Podcast
Root Causes 352: FBI Vs. End-to-end Encryption in Meta Apps


Hosted by
Tim Callan
Chief Compliance Officer
Jason Soroko
Fellow
Original broadcast date
January 4, 2024
Meta is finally rolling out end-to-end encryption across its messaging apps. This is the latest chapter in the long story of government versus encryption. We rant a little about this.
Podcast Transcript
Lightly edited for flow and brevity.
This is another really good example. I don’t use it, but I know a lot of people do. I know that formerly Facebook now Meta has a messaging platform a lot of people use and for a long, long time, they were one of the holdouts of not having end-to-end encryption as a basis within their platform - the messaging platform - and now they do or are planning to, and this was flying in the face directly of apparently the U.S. government and the FBI specifically. It’s just an interesting story and another example of this government vs. encryption.
And there are bad guys out there. Please go after them. Use resources. Spend the tax money and go after them. But mass surveillance and taking away privacy and not allowing commercial industry to maintain important intellectual property secrets, this is the opposite of what we should be doing in our society.

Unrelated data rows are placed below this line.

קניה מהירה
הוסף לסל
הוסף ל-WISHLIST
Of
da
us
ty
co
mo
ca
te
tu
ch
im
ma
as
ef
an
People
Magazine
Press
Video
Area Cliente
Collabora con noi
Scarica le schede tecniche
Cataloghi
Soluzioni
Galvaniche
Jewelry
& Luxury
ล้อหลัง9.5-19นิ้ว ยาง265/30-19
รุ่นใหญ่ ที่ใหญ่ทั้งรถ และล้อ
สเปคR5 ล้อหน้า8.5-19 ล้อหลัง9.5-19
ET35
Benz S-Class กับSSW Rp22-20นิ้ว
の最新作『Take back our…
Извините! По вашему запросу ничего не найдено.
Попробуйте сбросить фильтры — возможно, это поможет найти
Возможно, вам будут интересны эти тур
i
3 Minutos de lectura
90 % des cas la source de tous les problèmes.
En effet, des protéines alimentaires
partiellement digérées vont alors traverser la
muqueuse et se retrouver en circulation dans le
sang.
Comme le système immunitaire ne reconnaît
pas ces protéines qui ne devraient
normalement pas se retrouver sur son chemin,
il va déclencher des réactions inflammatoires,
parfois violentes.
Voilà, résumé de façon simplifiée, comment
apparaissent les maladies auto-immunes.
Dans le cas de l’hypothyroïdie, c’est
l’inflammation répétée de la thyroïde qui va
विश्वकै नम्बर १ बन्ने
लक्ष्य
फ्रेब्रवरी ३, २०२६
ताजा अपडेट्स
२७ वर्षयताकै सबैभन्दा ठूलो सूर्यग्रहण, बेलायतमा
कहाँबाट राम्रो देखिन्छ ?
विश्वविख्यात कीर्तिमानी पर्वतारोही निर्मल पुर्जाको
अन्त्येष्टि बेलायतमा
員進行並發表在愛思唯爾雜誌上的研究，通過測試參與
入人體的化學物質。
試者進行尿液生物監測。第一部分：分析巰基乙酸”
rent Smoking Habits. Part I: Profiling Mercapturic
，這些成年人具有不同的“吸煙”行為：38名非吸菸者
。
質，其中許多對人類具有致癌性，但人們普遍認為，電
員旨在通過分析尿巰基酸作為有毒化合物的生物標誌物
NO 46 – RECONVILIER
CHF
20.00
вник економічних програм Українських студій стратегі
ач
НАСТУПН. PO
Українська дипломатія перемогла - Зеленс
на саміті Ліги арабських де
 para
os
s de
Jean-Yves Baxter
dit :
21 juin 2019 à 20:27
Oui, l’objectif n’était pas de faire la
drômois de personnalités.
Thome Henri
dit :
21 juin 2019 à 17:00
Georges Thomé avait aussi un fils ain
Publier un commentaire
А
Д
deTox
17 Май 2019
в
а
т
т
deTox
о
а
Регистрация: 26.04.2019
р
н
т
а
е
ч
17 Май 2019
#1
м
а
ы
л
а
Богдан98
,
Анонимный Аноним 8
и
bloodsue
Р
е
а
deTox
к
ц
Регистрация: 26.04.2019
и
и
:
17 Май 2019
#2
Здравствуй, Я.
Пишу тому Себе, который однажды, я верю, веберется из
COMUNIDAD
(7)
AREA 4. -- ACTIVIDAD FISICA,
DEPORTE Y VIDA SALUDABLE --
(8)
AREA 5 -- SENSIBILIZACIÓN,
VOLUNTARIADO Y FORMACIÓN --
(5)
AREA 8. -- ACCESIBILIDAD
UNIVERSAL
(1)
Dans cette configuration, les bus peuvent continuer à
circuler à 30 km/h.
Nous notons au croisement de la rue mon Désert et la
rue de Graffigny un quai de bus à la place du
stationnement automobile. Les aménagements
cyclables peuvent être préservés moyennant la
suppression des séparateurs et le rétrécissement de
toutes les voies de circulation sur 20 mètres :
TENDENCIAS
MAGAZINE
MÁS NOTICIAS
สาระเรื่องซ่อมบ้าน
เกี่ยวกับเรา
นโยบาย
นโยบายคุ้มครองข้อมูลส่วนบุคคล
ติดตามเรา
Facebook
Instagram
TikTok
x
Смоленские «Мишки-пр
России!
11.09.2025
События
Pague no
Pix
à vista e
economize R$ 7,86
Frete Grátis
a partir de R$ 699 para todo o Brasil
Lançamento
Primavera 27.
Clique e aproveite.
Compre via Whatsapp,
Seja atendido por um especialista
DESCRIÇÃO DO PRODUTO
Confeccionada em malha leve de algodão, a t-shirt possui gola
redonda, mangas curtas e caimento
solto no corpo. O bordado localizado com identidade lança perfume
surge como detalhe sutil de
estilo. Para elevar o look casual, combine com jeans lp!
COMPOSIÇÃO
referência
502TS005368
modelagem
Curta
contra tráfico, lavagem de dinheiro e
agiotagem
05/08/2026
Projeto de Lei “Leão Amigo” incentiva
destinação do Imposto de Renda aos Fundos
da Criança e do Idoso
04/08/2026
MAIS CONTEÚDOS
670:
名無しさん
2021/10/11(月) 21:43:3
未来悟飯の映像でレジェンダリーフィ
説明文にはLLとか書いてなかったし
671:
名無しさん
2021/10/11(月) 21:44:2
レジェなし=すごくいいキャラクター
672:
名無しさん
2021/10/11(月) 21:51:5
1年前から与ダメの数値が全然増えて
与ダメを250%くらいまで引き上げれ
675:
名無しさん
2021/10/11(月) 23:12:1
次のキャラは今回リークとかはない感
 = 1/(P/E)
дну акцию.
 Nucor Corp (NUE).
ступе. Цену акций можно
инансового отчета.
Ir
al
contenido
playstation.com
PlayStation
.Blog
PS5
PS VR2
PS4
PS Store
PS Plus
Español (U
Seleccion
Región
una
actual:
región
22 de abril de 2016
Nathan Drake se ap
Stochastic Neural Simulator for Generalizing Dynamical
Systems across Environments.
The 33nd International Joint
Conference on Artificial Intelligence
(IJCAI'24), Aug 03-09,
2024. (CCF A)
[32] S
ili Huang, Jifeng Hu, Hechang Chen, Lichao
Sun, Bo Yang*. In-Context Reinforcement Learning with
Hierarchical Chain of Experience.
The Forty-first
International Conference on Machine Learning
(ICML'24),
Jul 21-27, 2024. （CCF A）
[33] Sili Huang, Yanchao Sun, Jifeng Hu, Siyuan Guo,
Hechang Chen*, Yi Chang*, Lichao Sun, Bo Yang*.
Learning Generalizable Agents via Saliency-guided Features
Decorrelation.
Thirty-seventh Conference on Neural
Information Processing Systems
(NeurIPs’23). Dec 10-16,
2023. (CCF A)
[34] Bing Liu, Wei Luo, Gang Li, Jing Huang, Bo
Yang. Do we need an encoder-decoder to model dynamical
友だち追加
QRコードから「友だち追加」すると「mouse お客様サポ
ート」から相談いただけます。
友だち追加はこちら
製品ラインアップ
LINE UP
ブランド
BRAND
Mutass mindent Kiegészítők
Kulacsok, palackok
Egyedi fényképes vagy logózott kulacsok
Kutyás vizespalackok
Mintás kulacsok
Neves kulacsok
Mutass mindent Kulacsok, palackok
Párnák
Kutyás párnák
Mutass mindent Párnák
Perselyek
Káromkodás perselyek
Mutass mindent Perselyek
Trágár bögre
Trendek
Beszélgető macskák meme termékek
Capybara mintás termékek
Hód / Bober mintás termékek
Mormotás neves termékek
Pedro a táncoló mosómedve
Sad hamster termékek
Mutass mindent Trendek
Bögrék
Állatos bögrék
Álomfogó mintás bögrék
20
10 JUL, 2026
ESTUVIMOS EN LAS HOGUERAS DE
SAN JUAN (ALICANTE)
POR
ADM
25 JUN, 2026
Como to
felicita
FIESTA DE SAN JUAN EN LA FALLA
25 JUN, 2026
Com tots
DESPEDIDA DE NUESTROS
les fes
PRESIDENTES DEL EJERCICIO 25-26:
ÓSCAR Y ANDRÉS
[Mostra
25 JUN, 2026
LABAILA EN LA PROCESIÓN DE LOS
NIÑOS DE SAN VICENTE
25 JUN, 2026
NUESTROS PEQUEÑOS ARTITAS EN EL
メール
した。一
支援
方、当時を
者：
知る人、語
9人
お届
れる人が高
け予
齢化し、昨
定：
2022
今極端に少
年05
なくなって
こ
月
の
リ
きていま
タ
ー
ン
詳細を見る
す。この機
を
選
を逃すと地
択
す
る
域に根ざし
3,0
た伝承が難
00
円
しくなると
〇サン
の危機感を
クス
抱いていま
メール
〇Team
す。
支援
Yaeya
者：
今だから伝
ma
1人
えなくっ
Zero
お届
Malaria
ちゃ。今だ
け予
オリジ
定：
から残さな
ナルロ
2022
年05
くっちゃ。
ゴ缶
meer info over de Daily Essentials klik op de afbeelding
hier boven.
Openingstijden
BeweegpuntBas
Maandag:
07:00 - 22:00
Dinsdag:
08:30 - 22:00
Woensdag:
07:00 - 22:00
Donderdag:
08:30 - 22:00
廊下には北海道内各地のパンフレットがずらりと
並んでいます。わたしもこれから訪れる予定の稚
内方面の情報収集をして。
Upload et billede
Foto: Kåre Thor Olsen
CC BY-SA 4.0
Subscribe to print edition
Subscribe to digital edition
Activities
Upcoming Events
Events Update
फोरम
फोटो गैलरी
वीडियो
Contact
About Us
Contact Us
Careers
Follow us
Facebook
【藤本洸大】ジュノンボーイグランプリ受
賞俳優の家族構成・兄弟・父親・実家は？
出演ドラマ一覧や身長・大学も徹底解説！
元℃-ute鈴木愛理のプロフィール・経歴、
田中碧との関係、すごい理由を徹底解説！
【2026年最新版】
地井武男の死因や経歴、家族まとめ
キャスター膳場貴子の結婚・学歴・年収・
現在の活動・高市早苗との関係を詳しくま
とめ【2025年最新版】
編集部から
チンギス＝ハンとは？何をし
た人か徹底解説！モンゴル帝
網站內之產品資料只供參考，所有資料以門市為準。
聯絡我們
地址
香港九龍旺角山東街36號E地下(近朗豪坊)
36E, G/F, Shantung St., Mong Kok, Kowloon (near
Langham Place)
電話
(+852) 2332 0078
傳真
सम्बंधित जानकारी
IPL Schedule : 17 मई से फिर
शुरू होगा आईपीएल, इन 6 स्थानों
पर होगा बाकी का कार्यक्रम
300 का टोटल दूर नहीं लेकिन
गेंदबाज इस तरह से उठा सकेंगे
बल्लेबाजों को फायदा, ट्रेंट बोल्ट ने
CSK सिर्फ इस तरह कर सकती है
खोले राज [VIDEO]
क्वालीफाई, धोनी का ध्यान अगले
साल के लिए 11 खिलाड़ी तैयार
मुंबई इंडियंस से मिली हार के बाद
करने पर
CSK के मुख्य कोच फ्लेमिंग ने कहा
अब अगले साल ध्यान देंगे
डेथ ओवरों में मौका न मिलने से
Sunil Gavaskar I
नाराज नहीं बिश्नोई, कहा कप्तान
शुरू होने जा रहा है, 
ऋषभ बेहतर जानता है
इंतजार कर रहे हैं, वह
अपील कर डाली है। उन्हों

And that’s just my stupid little opinion.
But the other argument that you and I have made in the past is that weaker security is just plain weaker. So once you leave this door open for the FBI to survey my Messenger communications, even if you think that the FBI is always gonna do the right thing – which I don’t – then you’ve also left the door open for someone else to survey my Messenger communications who isn’t the FBI. And once you make it weaker, it’s just plain weak. And one of the things about cryptography – setting aside our many conversations about quantum computers and RSA and all that business – one of the things about current cryptography is it’s actually a very, very, very, very strong protection mechanism. In a world of computers where very few things are as strong as our cryptography is. And so why would you take the bull work? Why would you take the most basic foundation stone that’s on rock solid granite and break that one in particular?
So, Tim, I’m just trying to boil it down. Guys, in a Western society, you know, unless you declare that we are getting rid of the whole system of innocent until proven guilty, if you want the dirt on a suspected bad guy, go get a warrant.
But then the next level was a previous podcast we had where the EU in eIDAS2.0 are basically asking for sweeping measures to be able to do things such as man-in-the-middle attacks against 200, 300, 400-million people. And so, that to me, is far beyond just good old-fashioned police wanting to overstep their legal boundaries. This is now governments who truly are saying, yeah, the whole police thing is a bit of a red herring. This is really about we want to control people.
But now with Meta’s messaging platform this is a very large chunk of users who are very, very, very casual in what they share in those messages. And I can’t imagine mass surveillance on that and the implications of it. So, anyway, there it is.